== Texto de lectura ==
==============================
Las patéticas declaraciones de los dirigentes del PRI son reveladoras. Se angustian ante un cadáver cuya condición no quieren reconocer. Decir que parecen gallinas sin cabeza es a la vez metáfora y descripción del estado de cosas.
Es difícil pensar que Ulises Ruiz cree lo que dice. Pero es un exceso que exija devolver el PRI a sus dueños, los militantes. ¿Cómo y cuándo les perteneció? El PRI nunca fue partido de militantes. Nació como criatura gubernamental, desde arriba, con una estructura corporativa, y se mantuvo en esa condición hasta su muerte. Dulce María Sauri, que algo sabe del asunto, hizo un diagnóstico preciso: el PRI enfrenta la irrelevancia porque las termitas desmantelaron sus cimientos. No dio nombres, pero todo mundo las conoce.
==============================
== Registros almacenados ==
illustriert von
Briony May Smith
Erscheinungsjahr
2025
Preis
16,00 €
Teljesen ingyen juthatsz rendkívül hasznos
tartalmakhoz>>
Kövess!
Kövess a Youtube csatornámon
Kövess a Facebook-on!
==============================
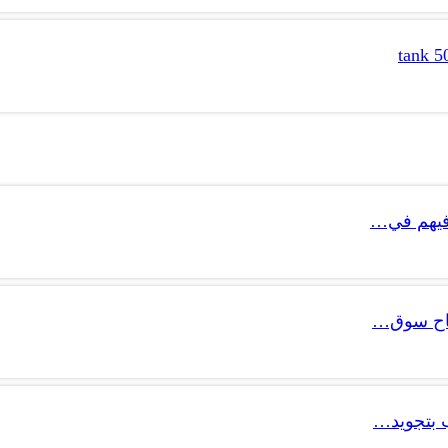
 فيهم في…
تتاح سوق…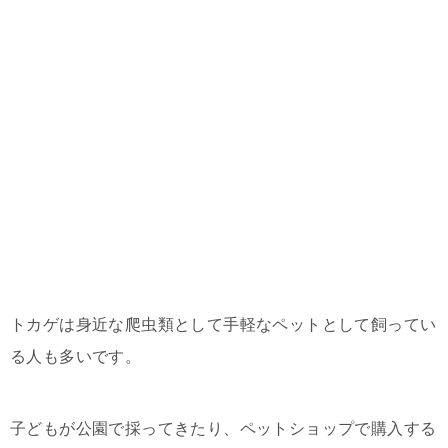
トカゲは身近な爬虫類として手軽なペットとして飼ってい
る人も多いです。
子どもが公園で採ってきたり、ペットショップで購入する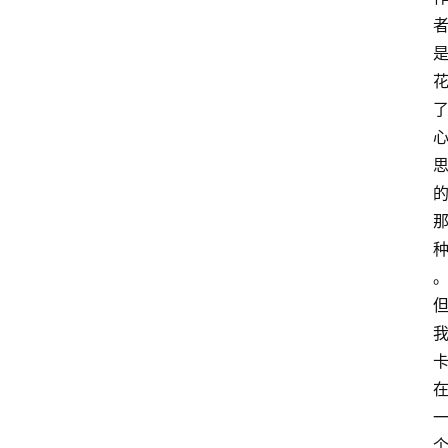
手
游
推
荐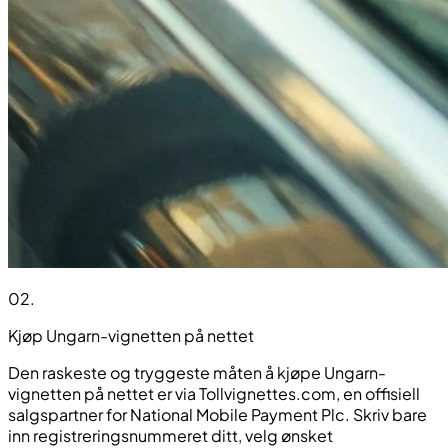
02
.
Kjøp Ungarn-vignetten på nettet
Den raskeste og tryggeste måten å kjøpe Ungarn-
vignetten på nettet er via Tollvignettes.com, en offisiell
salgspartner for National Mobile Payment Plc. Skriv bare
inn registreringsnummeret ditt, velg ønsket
==============================
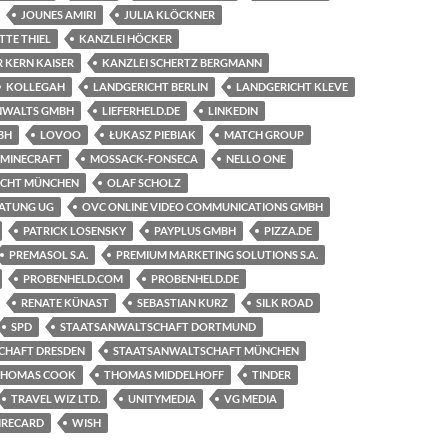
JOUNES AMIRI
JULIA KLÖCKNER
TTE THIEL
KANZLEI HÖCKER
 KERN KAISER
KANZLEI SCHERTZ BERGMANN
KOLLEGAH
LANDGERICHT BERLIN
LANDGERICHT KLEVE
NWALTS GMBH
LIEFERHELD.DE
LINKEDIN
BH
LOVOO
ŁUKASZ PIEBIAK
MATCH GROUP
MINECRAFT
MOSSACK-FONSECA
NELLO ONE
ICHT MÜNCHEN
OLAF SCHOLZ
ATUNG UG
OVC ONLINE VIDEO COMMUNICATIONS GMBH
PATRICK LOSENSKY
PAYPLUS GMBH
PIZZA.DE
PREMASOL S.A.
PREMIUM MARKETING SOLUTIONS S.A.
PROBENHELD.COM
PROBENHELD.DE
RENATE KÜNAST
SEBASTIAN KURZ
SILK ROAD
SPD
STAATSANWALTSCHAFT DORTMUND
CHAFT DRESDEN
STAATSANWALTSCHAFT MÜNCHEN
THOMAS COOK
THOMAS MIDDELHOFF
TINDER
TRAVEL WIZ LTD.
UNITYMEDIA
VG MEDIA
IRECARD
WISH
==============================
== Consigna ==
Según el texto sobre el PRI, ¿cómo nació ese partido? Enumera todos los rasgos de su nacimiento que menciona.

== Respuesta ==
- Como criatura gubernamental
- Desde arriba
- Con una estructura corporativa